Книга Любовь приходит в черном - Анна Чарова
Шрифт:
Интервал:
Закладка:
Вспомнилась книга про вампира, где обескровленная жертва сама впускала убийцу, ждала его, бредила им. А ведь похоже! Поневоле поверишь. Замирая, она взяла зеркало, которое принесла Наташка, осмотрела шею, локтевые сгибы, улыбнулась. Все можно объяснить научно. Организм требует дофамина, который вырабатывается на Артура. А вот хрен тебе, а не доза!
Ната кусала губу, будто хотела что-то сказать, и наконец не выдержала:
— Знаешь, что мне кажется. Что твой Артур не простой человек тебе надо к бабке сходить.
Марина фыркнула.
— У меня нет лишних денег, сама справлюсь…
А ведь он предупреждал, что с ним связываться опасно. Что он имел в виду: свое темное прошлое или…
— Есть у меня одна знакомая, очень хорошая знакомая, которая не возьмет денег, просто посмотрит. Я бы на твоем месте…
— Не сейчас. А домой к себе мошенников не пущу.
Марина поймала себя на мысли, что понемногу здравый смысл капитулирует и она готова поверить во что угодно, отдать все свои сбережения хотя бы за надежду, что кто-то оборвет зависимость. Наташка включила музыку на телефоне, где играла одна из ее любимых песен. Марина и раньше ее слышала, но считала бредом, ныне же давно известные слова отозвались в ее душе по-новому.

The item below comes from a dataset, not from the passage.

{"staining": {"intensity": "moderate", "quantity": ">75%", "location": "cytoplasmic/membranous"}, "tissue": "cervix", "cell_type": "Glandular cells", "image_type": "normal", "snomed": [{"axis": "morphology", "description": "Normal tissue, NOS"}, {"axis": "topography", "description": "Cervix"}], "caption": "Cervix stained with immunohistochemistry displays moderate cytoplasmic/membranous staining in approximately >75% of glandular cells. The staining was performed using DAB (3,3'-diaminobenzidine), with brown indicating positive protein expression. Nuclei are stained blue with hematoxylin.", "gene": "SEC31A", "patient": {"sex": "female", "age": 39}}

Очень жаль, что ты тогда мне поверить не смогла
В то, что новый твой приятель не такой, как все.
Ты осталась с ним вдвоем, не зная ничего о нем.

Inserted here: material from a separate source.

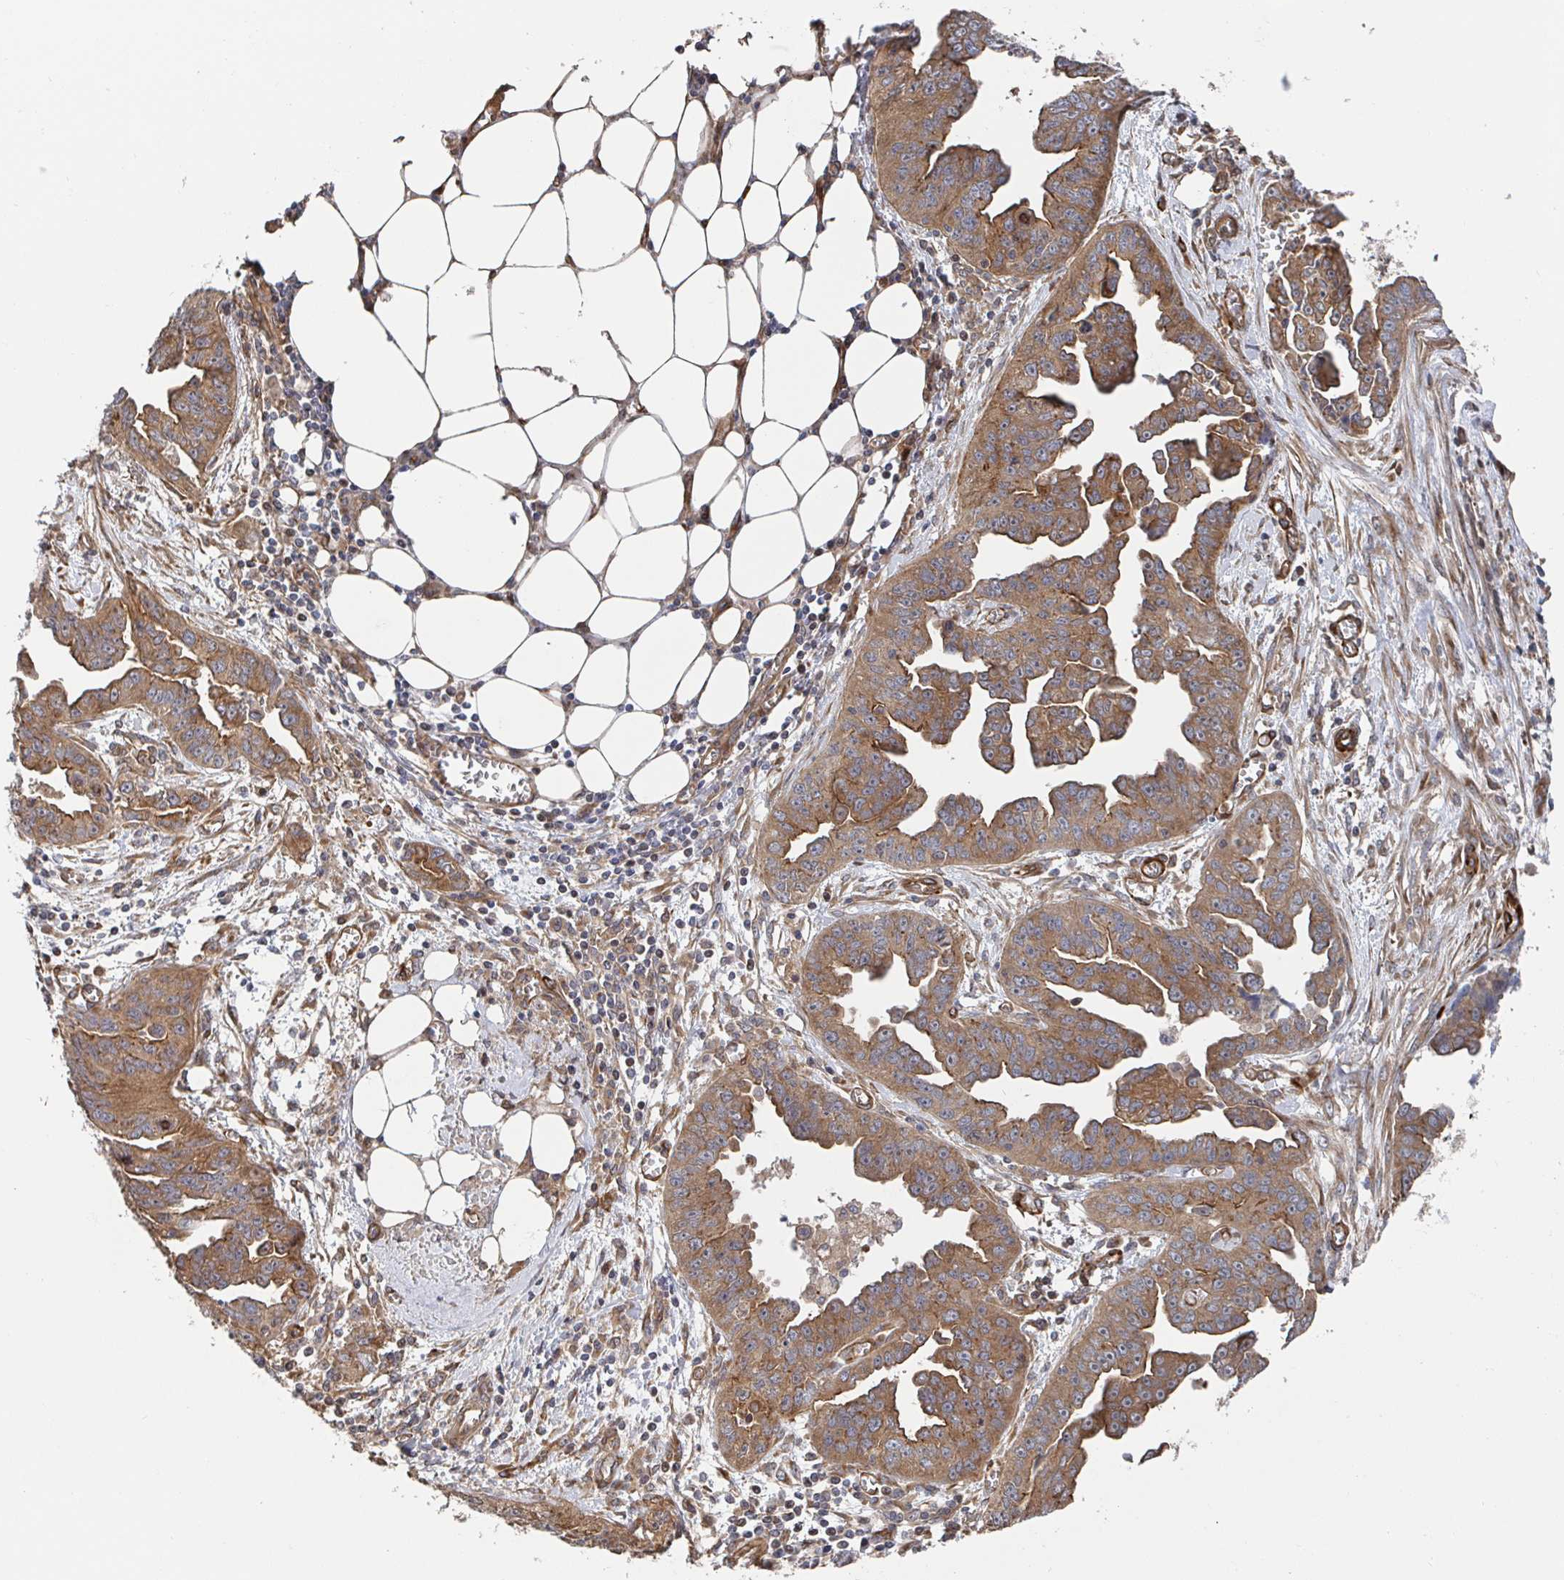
{"staining": {"intensity": "moderate", "quantity": ">75%", "location": "cytoplasmic/membranous"}, "tissue": "ovarian cancer", "cell_type": "Tumor cells", "image_type": "cancer", "snomed": [{"axis": "morphology", "description": "Cystadenocarcinoma, serous, NOS"}, {"axis": "topography", "description": "Ovary"}], "caption": "Ovarian cancer (serous cystadenocarcinoma) tissue exhibits moderate cytoplasmic/membranous staining in about >75% of tumor cells", "gene": "DVL3", "patient": {"sex": "female", "age": 75}}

Что для всех опасен он, наплевать тебе.[3]
— Да уж, и в Вельзевула поверишь, — пробормотала она, отмечая, что не все в этой песне — вымысел.
А что, если в ней есть доля истины, и Марина понемногу меняется, потому и не помнит прошлой ночи? Наташка вроде была рядом, но вдруг спала? Невольно Марина посмотрела на свои пальцы, сама не зная, что рассчитывала увидеть. Каждую ночь она будет терять по частице себя, как Оливия, как Катя, она не превратится в вампира или оборотня, но от нее ничего не останется, только оболочка, имитирующая живого человека…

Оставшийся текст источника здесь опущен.